**Material provided:**

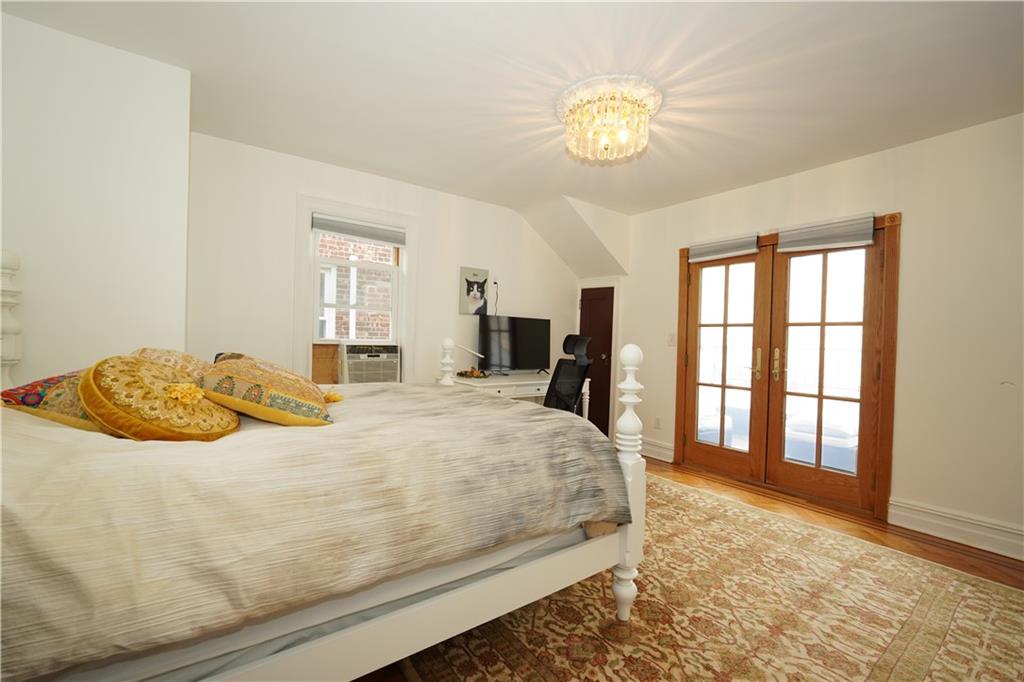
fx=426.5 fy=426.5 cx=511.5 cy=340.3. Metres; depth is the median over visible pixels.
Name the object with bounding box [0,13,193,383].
left wall
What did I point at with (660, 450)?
baseboard
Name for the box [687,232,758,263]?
door blind
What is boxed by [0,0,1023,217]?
ceiling
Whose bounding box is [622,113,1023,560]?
right wall
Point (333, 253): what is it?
brick building
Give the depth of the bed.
1.09 m
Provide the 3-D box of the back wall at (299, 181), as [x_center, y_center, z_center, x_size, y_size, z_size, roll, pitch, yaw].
[-0.745,-0.162,4.152,4.061,2.565,0.174,1,1,-37]
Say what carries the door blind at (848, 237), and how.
attached to the french door at (678, 418)
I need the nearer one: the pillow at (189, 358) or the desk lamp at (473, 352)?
the pillow at (189, 358)
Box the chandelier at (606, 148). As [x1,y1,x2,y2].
[558,75,660,165]
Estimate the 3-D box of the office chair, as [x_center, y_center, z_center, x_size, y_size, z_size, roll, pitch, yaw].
[0.329,0.534,3.779,0.727,1.202,0.702,2,1,34]
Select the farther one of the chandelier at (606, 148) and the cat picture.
the cat picture
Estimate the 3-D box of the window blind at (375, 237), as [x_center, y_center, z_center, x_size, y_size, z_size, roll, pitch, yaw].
[-1.281,-0.935,3.618,0.753,0.149,0.054,1,1,-37]
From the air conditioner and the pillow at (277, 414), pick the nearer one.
the pillow at (277, 414)
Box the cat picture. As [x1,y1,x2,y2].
[458,266,488,315]
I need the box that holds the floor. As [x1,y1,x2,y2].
[355,454,1023,679]
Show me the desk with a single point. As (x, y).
(497, 380)
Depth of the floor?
2.70 m
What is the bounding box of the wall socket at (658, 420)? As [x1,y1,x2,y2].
[653,417,661,428]
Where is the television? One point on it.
(501, 358)
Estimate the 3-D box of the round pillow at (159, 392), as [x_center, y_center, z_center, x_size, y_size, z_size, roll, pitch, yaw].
[-1.094,0.187,1.345,0.391,0.275,0.451,1,1,-37]
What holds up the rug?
on the floor
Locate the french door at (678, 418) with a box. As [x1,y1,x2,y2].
[675,213,897,518]
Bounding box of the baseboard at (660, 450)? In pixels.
[640,437,674,462]
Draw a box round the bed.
[0,252,642,681]
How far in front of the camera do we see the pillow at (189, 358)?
1.66 m
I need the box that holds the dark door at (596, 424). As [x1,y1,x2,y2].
[579,285,614,437]
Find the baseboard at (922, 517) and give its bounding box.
[886,497,1023,559]
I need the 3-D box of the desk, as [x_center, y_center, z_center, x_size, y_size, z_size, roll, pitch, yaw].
[0.049,0.755,4.218,1.418,0.787,0.637,1,1,-37]
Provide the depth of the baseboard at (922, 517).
2.59 m
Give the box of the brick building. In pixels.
[319,233,393,340]
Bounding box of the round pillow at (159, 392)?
[81,356,239,441]
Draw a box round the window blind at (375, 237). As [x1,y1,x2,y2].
[311,212,404,245]
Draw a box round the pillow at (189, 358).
[132,347,212,380]
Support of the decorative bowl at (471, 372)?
on the desk
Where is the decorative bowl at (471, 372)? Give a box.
[456,367,489,378]
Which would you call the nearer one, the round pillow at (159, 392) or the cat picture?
the round pillow at (159, 392)
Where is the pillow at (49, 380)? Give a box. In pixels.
[0,368,101,432]
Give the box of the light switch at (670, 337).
[667,333,676,345]
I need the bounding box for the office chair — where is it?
[543,334,592,415]
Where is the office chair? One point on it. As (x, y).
(582, 366)
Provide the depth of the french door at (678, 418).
3.43 m
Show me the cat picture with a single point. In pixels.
(477, 299)
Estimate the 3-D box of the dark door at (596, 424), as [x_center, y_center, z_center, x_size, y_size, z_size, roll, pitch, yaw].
[0.932,0.265,4.985,0.094,1.784,0.549,1,1,-37]
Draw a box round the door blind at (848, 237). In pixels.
[774,214,874,253]
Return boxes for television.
[477,315,550,374]
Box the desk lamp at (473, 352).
[448,342,485,373]
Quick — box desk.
[443,372,590,418]
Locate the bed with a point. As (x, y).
(413, 611)
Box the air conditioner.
[340,344,400,384]
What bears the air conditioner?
in the window
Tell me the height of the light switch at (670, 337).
0.121 m
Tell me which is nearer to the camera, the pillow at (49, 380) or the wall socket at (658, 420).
the pillow at (49, 380)
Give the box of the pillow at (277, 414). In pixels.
[198,355,334,428]
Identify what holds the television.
on the desk
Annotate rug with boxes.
[384,472,1023,681]
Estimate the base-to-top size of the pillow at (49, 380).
0.233 m
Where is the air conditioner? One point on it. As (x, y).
(349, 364)
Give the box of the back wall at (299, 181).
[184,132,580,396]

**What this task involves:**
Your answer must be the line holding "Where is the air" plus every later line to the end of the records, copied exactly.

**Output below:**
Where is the air conditioner? One point on it. As (x, y).
(349, 364)
Give the box of the back wall at (299, 181).
[184,132,580,396]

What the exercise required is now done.